The Rialto in Richmond: The Money War Between the States & Other Mysteries of the Civil War

 This odd work with an odd title (The Rialto in Richmond: The Money War Between the States & Other Mysteries of the Civil Warhas just a little to say about "the money war" and just slightly more to say about Confederate continuity of operations (or "COOP" in modern fedspeak). 

Confederate COOP is a deep subject which will eventually be studied by future scholars, perhaps in the 22nd Century, and it will affect history's treatment of the Northern war effort. Here author Josph Farrell surprises himself with the discovery that Rebels tried to carry on after the fall of Richmond. He is new to this field and can be forgiven. COOP gets truncated by more experienced ACW authors who like to keep it simple for themselves and the stupid.

We note that the fall of Richmond did not end the war, nor did the later capture of Jeff Davis, nor did the various captures or surrenders of CSA cabinet members after Davis was taken, nor did the Confederate victory in the battle of Palmito Ranch in May 1865 which turned out to be the last battle of the war. The war ended when Kirby Smith decided, rather idiosyncratically, to surrender his undefeated army and well provisioned territory in June, 1865.

Had the elements of a rump Confederate government reached Smith's department before then, one wonders about the result.

Interesting to consider the attitude of Joe Johnston, his subordinates, and Jefferson Davis during McClellan's first advance on Richmond. Recall the incredulity with which modern historians (largely Northern and Lincoln-centric) consider Johnston's apparently planless, successive retreats toward his capital. There, too, are Davis's horseback visits to the front with never a "stand and fight" order to Johnston. The capital is at stake but he sticks to his principle of non-interference with the commander.

Judged through the prism of Lincoln's dread of losing Washington, the Confederate attitude during the Johnston's movements before McClellan seems almost nonchalant. 

Hey, we relocated from Montgomery to Richmond, we can relocate right back to Montgomery.

Perhaps, considering this implied difference, we could infer a real difference in the importance each side ascribed to the potential loss of its capital. This, together with consideration of the actual way the war ended, makes nonsense of the idea that McClellan could wind up the war with a capture of Richmond. 

Of course, as Civil War readers, we deal with a lot of nonsense.

As the fixation on Richmond as war-ending talisman waned, the Union attempted a headlines war in which a series of bad news reporting for the enemy was expected to collapse resistance. This seems to have been an act of projection. By the same token, enough positive press in the North, both hither and yon, east west north or south, in any theatre at all and in any sequence at all would somehow bolster the Northern cause.

Yet, the North, and today's historians so sympathetic to northern Republicans, never learned their lessons despite the many defeats on both sides.
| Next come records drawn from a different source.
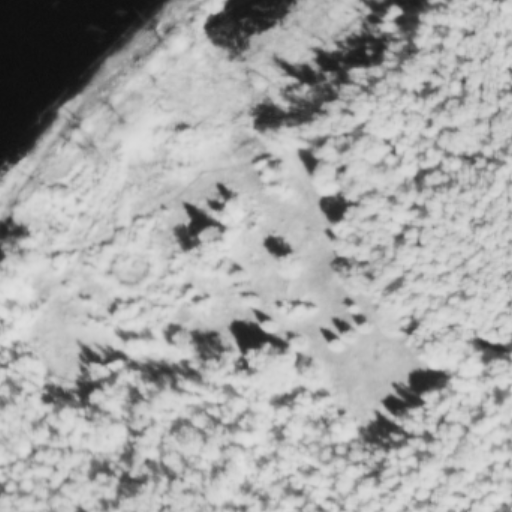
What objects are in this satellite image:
road: (80, 93)
road: (4, 211)
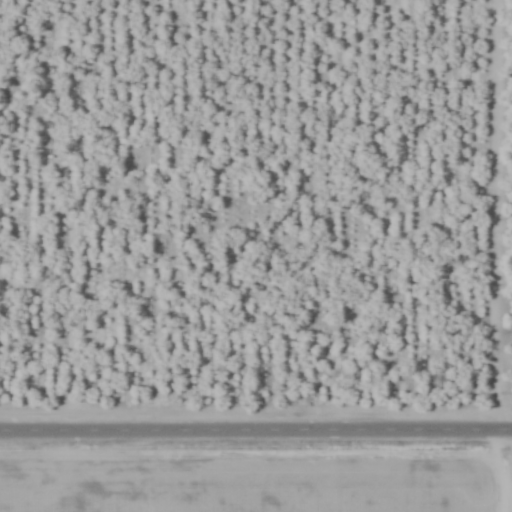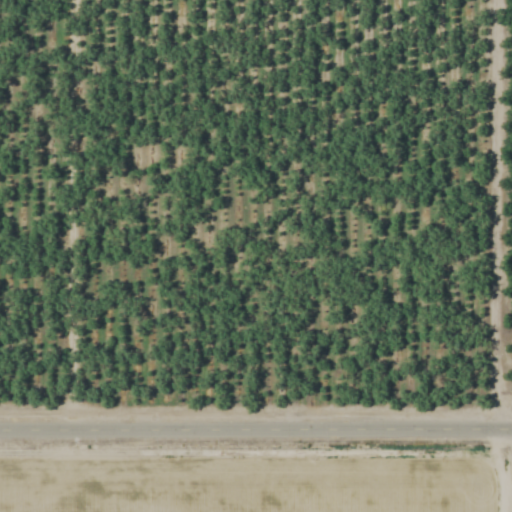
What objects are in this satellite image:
road: (256, 425)
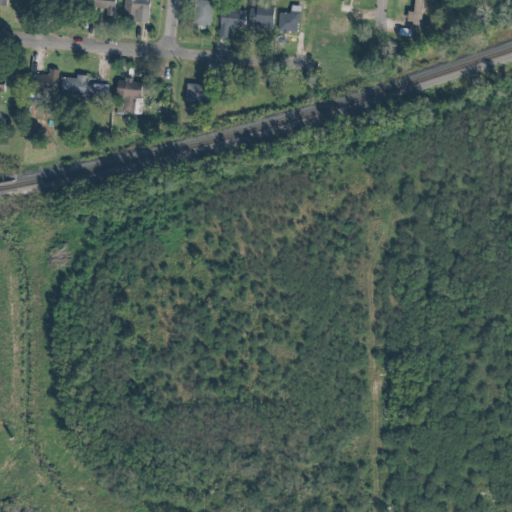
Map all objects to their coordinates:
building: (4, 3)
building: (106, 8)
building: (320, 10)
building: (139, 11)
building: (202, 14)
building: (416, 14)
road: (391, 15)
building: (244, 20)
building: (289, 22)
road: (178, 26)
building: (338, 29)
road: (153, 50)
building: (48, 82)
building: (2, 86)
building: (82, 90)
building: (199, 95)
building: (128, 97)
railway: (258, 128)
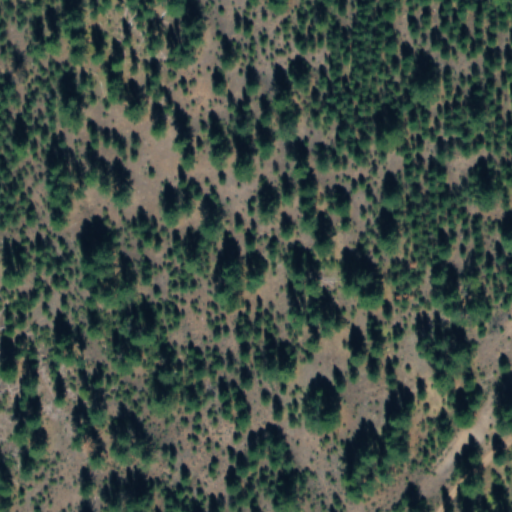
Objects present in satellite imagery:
road: (480, 474)
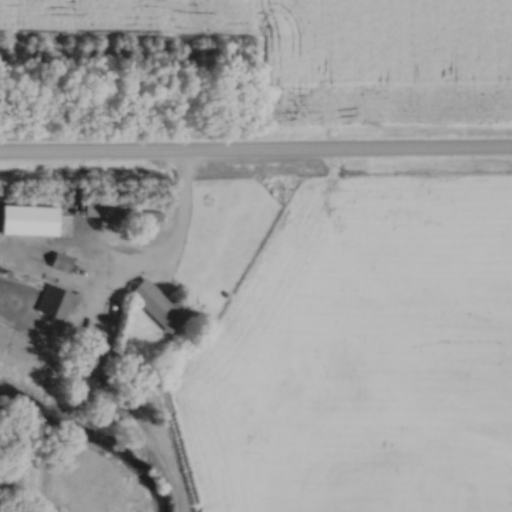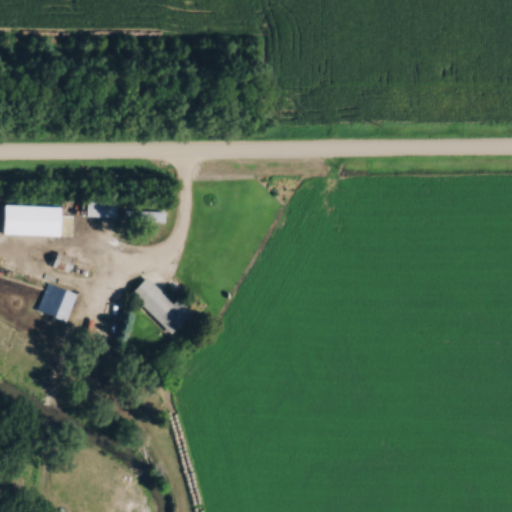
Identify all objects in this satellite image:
road: (255, 152)
building: (96, 207)
building: (141, 215)
building: (19, 219)
road: (170, 246)
building: (49, 302)
building: (154, 306)
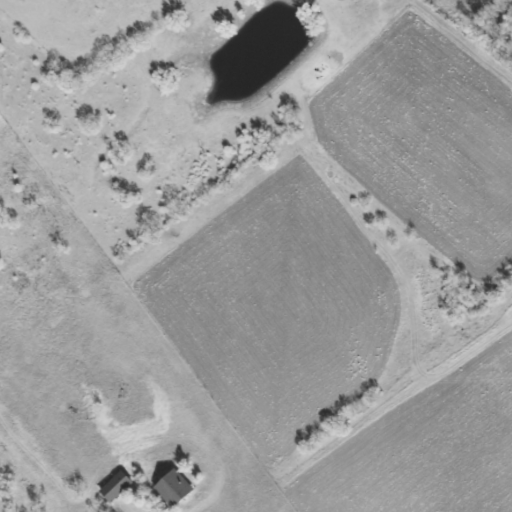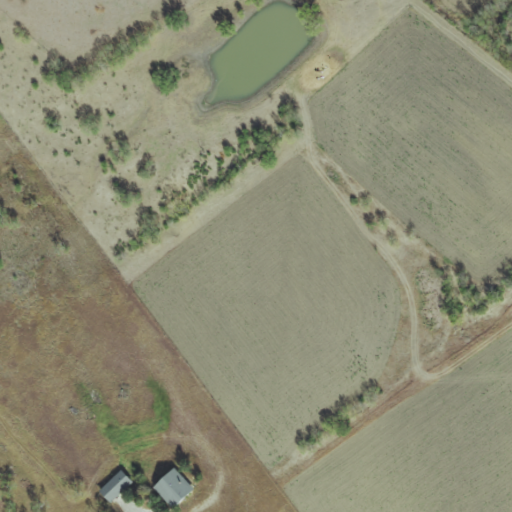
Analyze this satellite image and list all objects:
building: (115, 485)
building: (174, 487)
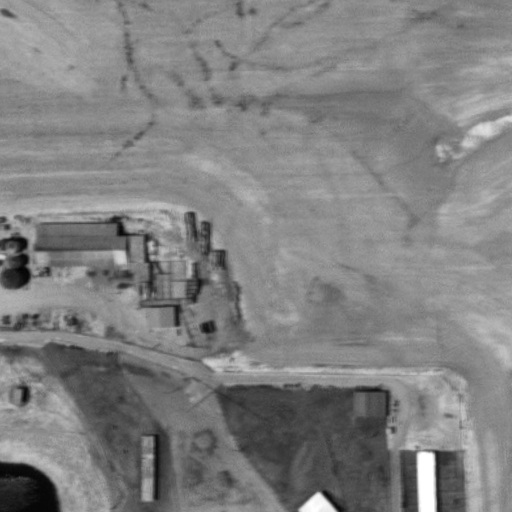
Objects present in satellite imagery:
building: (91, 245)
building: (373, 403)
building: (151, 467)
building: (315, 506)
Catastrophes mounted for the USA and CSA but the war continued. Headlines didn't matter. 

Atlanta? The claim that news of the fall of Atlanta clinched the 1864 election is just such a claim and needs a much closer look.

How the war ended remains a big and open question. Appomattox is not the answer.

To return to Farrell's Rialto, he started the book, got caught up in the research and various speculations, and at some point realized the work was not finished. He published it anyway, then wrote a separate, second volume (not reviewed here), which may or may not finish what was started. If you have a solid, book-buying fan base, you can get away with that kind of reader abuse.

An item of interest here is Farrell's reporting around the seals of the Confederacy and their disappearance. Their purpose and potential are not discussed, however. Another interesting topic was the amount of gold and foreign currency carried off by the fleeing government, which would have enabled continued payment of foreign debts and thereby validate the viability of the rump Confederacy.

Once we have a better understanding of the facts around the end of the Confederacy, we can begin to analyze what the correct Northern strategies should have been.